Brief:
Set down the entries again word for word, without any of the images.

Data:
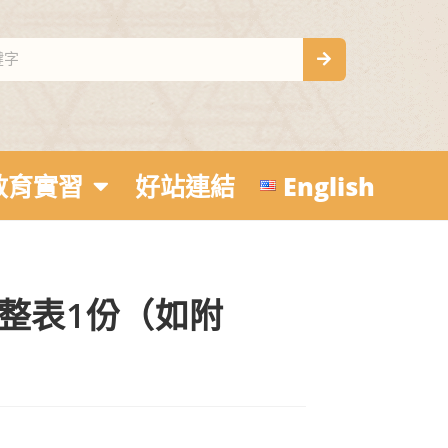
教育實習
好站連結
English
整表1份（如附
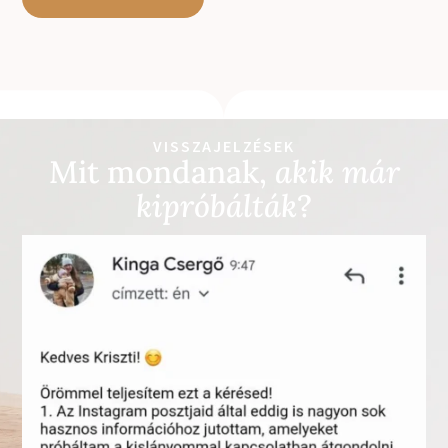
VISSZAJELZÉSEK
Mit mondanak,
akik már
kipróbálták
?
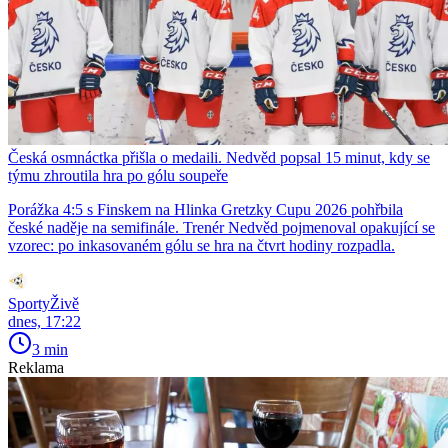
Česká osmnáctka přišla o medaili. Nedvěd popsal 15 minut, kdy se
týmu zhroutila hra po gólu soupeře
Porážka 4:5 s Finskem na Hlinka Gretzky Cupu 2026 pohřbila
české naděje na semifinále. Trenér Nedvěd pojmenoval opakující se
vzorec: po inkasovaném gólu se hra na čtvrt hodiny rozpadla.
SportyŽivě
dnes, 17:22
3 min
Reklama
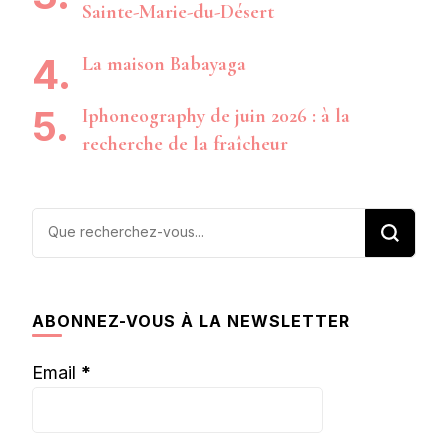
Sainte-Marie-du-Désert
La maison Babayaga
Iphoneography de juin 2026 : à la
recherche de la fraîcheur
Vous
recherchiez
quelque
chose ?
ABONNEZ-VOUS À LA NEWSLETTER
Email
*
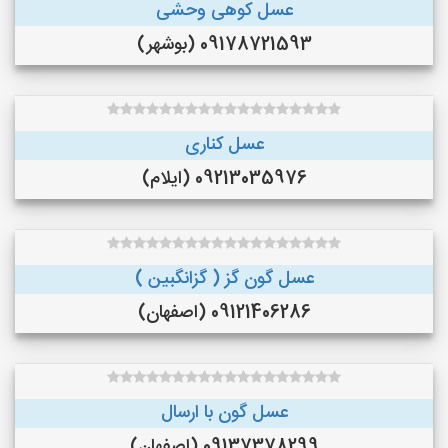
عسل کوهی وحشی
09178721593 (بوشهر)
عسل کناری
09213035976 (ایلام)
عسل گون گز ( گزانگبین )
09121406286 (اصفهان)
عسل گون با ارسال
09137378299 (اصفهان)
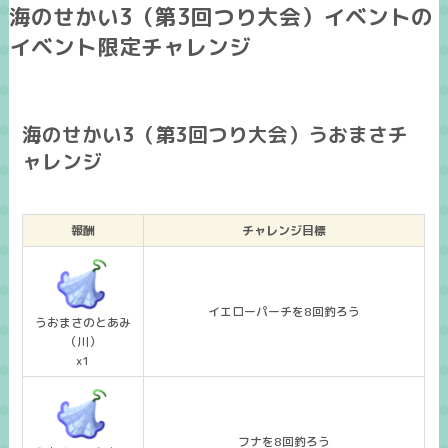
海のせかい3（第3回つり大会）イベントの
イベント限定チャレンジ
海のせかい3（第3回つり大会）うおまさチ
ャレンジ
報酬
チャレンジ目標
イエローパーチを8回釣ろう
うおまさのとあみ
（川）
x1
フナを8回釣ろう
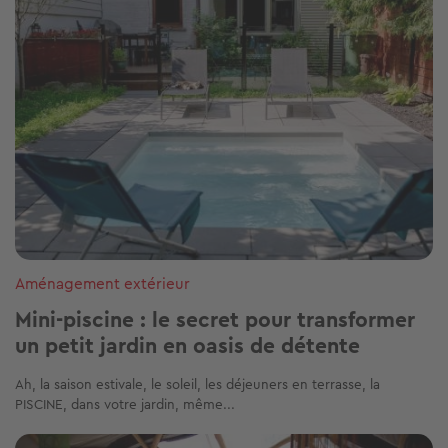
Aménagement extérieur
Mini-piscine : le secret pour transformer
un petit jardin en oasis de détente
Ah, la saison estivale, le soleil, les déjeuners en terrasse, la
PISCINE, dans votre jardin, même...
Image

Output for this task:
教育實習
好站連結
English
整表1份（如附
VISSZAJELZÉSEK
Mit mondanak,
akik már
kipróbálták
?
Česká osmnáctka přišla o medaili. Nedvěd popsal 15 minut, kdy se
týmu zhroutila hra po gólu soupeře
Porážka 4:5 s Finskem na Hlinka Gretzky Cupu 2026 pohřbila
české naděje na semifinále. Trenér Nedvěd pojmenoval opakující se
vzorec: po inkasovaném gólu se hra na čtvrt hodiny rozpadla.
SportyŽivě
dnes, 17:22
3 min
Reklama
Sainte-Marie-du-Désert
La maison Babayaga
Iphoneography de juin 2026 : à la
recherche de la fraîcheur
Vous
recherchiez
quelque
chose ?
ABONNEZ-VOUS À LA NEWSLETTER
Email
*
عسل کوهی وحشی
09178721593 (بوشهر)
عسل کناری
09213035976 (ایلام)
عسل گون گز ( گزانگبین )
09121406286 (اصفهان)
عسل گون با ارسال
09137378299 (اصفهان)
海のせかい3（第3回つり大会）イベントの
イベント限定チャレンジ
海のせかい3（第3回つり大会）うおまさチ
ャレンジ
報酬
チャレンジ目標
イエローパーチを8回釣ろう
うおまさのとあみ
（川）
x1
フナを8回釣ろう
Aménagement extérieur
Mini-piscine : le secret pour transformer
un petit jardin en oasis de détente
Ah, la saison estivale, le soleil, les déjeuners en terrasse, la
PISCINE, dans votre jardin, même...
Image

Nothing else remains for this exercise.